These FTSE shares may offer some safety as Trump slaps tariffs on trading partners

The FTSE 100 and FTSE 250 moved sharply downwards on Thursday (3 April). The moves mark a reaction to new US tariffs, not just those imposed on the UK, but globally.

That’s because the UK’s largest-listed companies produce and operate globally, and not just in the UK. What’s more, this downward movement in shares is nothing compared to what we’re seeing in the US where pre-market activity indicates something of a selloff.

So where might investors find safety in the UK market? Here are two ideas to consider.

Jet2

Jet2 (LSE:JET2) shares appear highly undervalued, trading at just 0.85 EV-to-EBITDA, a figure that highlights the disconnect between its valuation and operational strength. Unlike many airlines, Jet2 benefits from a robust net cash position of £2.3bn, which is projected to grow to £2.7bn by 2027.

This liquidity provides a solid foundation for strategic investments and shields the company from macroeconomic shocks, including tariff risks, which Jet2 has minimal exposure to.

The airline’s plan to replace and expand its fleet is ambitious yet manageable, with annual capital expenditure of £833m aligning with industry norms at 11.4% of revenue for 2025. This ratio is expected to decline further as revenue grows to £8.6bn by 2027.

Jet2’s fleet replacement strategy focuses on operational efficiency, with newer Airbus A321neo aircraft offering lower fuel consumption and higher capacity, which could improve margins in the long run.
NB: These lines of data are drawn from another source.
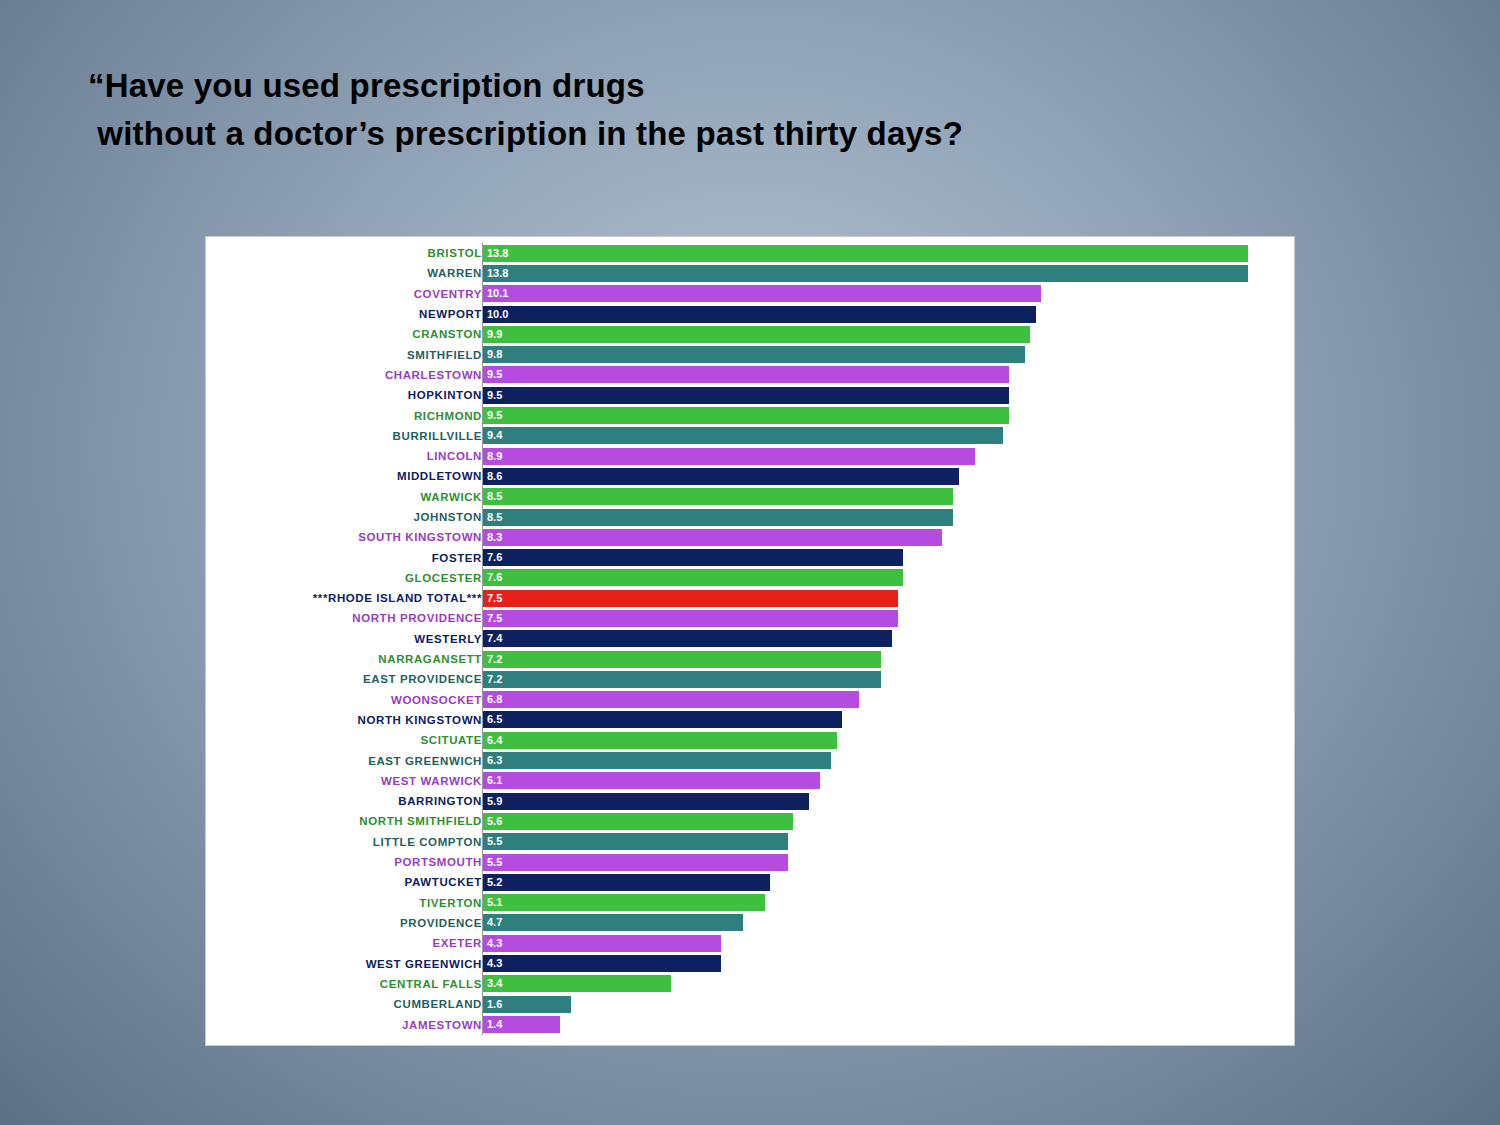“Have you used prescription drugs
without a doctor’s prescription in the past thirty days?
| BRISTOL | 13.8 |
| WARREN | 13.8 |
| COVENTRY | 10.1 |
| NEWPORT | 10.0 |
| CRANSTON | 9.9 |
| SMITHFIELD | 9.8 |
| CHARLESTOWN | 9.5 |
| HOPKINTON | 9.5 |
| RICHMOND | 9.5 |
| BURRILLVILLE | 9.4 |
| LINCOLN | 8.9 |
| MIDDLETOWN | 8.6 |
| WARWICK | 8.5 |
| JOHNSTON | 8.5 |
| SOUTH KINGSTOWN | 8.3 |
| FOSTER | 7.6 |
| GLOCESTER | 7.6 |
| ***RHODE ISLAND TOTAL*** | 7.5 |
| NORTH PROVIDENCE | 7.5 |
| WESTERLY | 7.4 |
| NARRAGANSETT | 7.2 |
| EAST PROVIDENCE | 7.2 |
| WOONSOCKET | 6.8 |
| NORTH KINGSTOWN | 6.5 |
| SCITUATE | 6.4 |
| EAST GREENWICH | 6.3 |
| WEST WARWICK | 6.1 |
| BARRINGTON | 5.9 |
| NORTH SMITHFIELD | 5.6 |
| LITTLE COMPTON | 5.5 |
| PORTSMOUTH | 5.5 |
| PAWTUCKET | 5.2 |
| TIVERTON | 5.1 |
| PROVIDENCE | 4.7 |
| EXETER | 4.3 |
| WEST GREENWICH | 4.3 |
| CENTRAL FALLS | 3.4 |
| CUMBERLAND | 1.6 |
| JAMESTOWN | 1.4 |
In the short run however, we could see further downward pressure on oil and jet fuel prices following Trump’s tariffs.

There are risks. This includes the impact of higher National Insurance contributions, Minimum Wage growth, and increased landing fees. However, Jet2’s earnings are forecasted to grow steadily, with EPS increasing from £1.83 in 2025 to £2.08 in 2027.

For me, Jet2’s combination of cash strength and growth forecasts offer some degree of safety from the volatility. It’s also very cheap. That’s why I’m looking to top up.

AstraZeneca

AstraZeneca (LSE:AZN) — the largest company on the FTSE 100 — has emerged as a potential safe haven amid the fallout from Trump’s sweeping tariffs. According to a clarifying fact sheet from the White House, drugs imported into the US appear exempt from higher-rate reciprocal tariffs. This provides relief to pharmaceutical firms like AstraZeneca and GSK.

While uncertainty remains over whether the broader 10% baseline tariff could apply, AstraZeneca’s strong financial position and global pipeline suggest resilience. The company has reassured investors it is actively assessing the implications of the announcement but expects essential medicines to remain exempt.

AstraZeneca performed well in 2024, and its ambitious pipeline of new medicines and transformative technologies positions it for sustained growth, targeting $80bn in revenue by 2030. With no immediate tariff exposure and a catalyst-rich year ahead, AstraZeneca offers stability in turbulent markets.

However, it’s worth remembering that drug discovery is an expensive business, and many pipeline candidates never make it to market. What’s more, it’s slightly more expensive than some of its peers on a near-term basis. If earnings growth doesn’t materialise, the stock could pullback. Nonetheless, it’s one I’m topping up on.